Opdracht ▸
Hervat de uitspraak van de Centrale Raad van Beroep over de beëindigde WGA-uitkering direct na de laatste getoonde regel.

Tekstfragment ▸

ECLI:NL:CRVB:2022:9

Centrale Raad van Beroep

Datum uitspraak
3 januari 2022
Publicatiedatum
3 januari 2022
Zaaknummer
21/1638 WIA
Instantie
Centrale Raad van Beroep
Type
Uitspraak
Procedures
  • Hoger beroep
Vindplaatsen
  • Rechtspraak.nl
AI samenvatting door LexboostAutomatisch gegenereerd

Beoordeling van de arbeidsongeschiktheid van appellant in het kader van de Wet WIA en beëindiging van de WGA-uitkering

In deze zaak gaat het om de beoordeling van de arbeidsongeschiktheid van appellant door het Uwv, in het kader van de Wet WIA. Appellant heeft in hoger beroep gesteld dat het Uwv ten onrechte zijn arbeidsongeschiktheid heeft vastgesteld op minder dan 35% en dat zijn WGA-uitkering met ingang van 22 maart 2019 onterecht is beëindigd. De Centrale Raad van Beroep heeft de uitspraak van de rechtbank Amsterdam van 30 maart 2021 bevestigd, waarin werd geoordeeld dat het medisch onderzoek door het Uwv voldoende zorgvuldig is uitgevoerd. De Raad heeft overwogen dat er geen reden is om te twijfelen aan de juistheid van de door de verzekeringsarts bezwaar en beroep vastgestelde medische beperkingen in de Functionele Mogelijkhedenlijst (FML) van 25 september 2019. De nieuwe medische stukken die appellant in hoger beroep heeft ingediend, bieden geen nieuw licht op de zaak en de Raad heeft geen aanleiding gezien om een onafhankelijk deskundige in te schakelen. De Raad heeft geconcludeerd dat appellant voldoende gelegenheid heeft gehad om zijn standpunt te onderbouwen en dat de geselecteerde functies binnen de vastgestelde beperkingen blijven. Het hoger beroep van appellant is dan ook afgewezen en de aangevallen uitspraak is bevestigd.

Uitspraak

21.1638 WIA

Datum uitspraak: 3 januari 2022
Centrale Raad van Beroep
Enkelvoudige kamer
Uitspraak op het hoger beroep tegen de uitspraak van de rechtbank Amsterdam van 30 maart 2021, 20/140 (aangevallen uitspraak) en uitspraak op het verzoek om veroordeling tot vergoeding van schade
Partijen:
[appellant] te [woonplaats] (Verenigde Staten van Amerika) (appellant)

Fragmenten uit lijst ▸
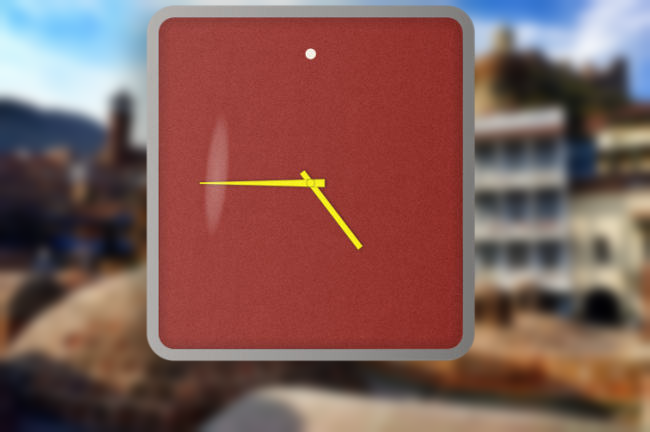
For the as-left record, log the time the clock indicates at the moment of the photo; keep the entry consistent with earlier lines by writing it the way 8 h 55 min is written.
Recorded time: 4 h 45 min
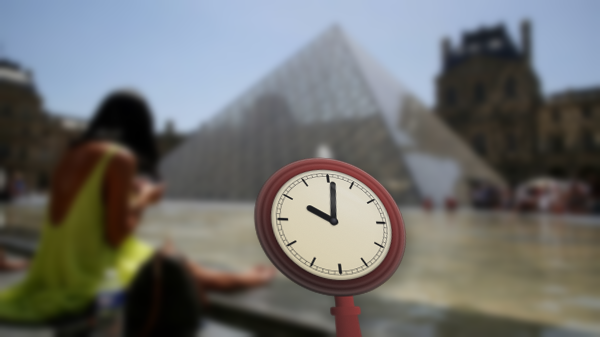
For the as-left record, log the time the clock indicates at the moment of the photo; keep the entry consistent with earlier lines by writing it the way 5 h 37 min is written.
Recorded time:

--

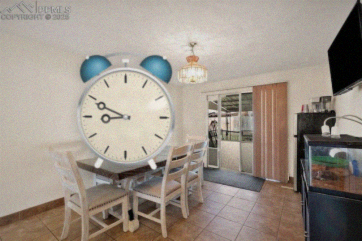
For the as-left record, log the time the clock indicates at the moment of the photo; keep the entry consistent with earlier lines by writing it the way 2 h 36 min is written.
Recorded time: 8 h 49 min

Het resultaat ▸
de Raad van bestuur van het Uitvoeringsinstituut werknemersverzekeringen (Uwv)
PROCESVERLOOP
Namens appellant heeft mr. V.Y. Jokhan, advocaat, hoger beroep ingesteld en een verzoek om schadevergoeding ingediend.
Het Uwv heeft een verweerschrift ingediend.
Partijen hebben nadere stukken ingediend.
Het onderzoek ter zitting heeft via (beeld)bellen plaatsgevonden op 2 december 2021. Appellant is verschenen, bijgestaan door mr. Jokhan. Het Uwv heeft zich laten vertegenwoordigen door R.D. van den Heuvel. Tevens was aanwezig H. Jahanyar als tolk.

OVERWEGINGEN

1.1.
Appellant heeft geen toestemming gegeven om zijn medische informatie te delen met zijn
voormalige werkgever. Omdat de voormalige werkgever een kopie van de uitspraak krijgt,
zal de Raad in deze uitspraak daarom geen medische informatie vermelden.
1.2.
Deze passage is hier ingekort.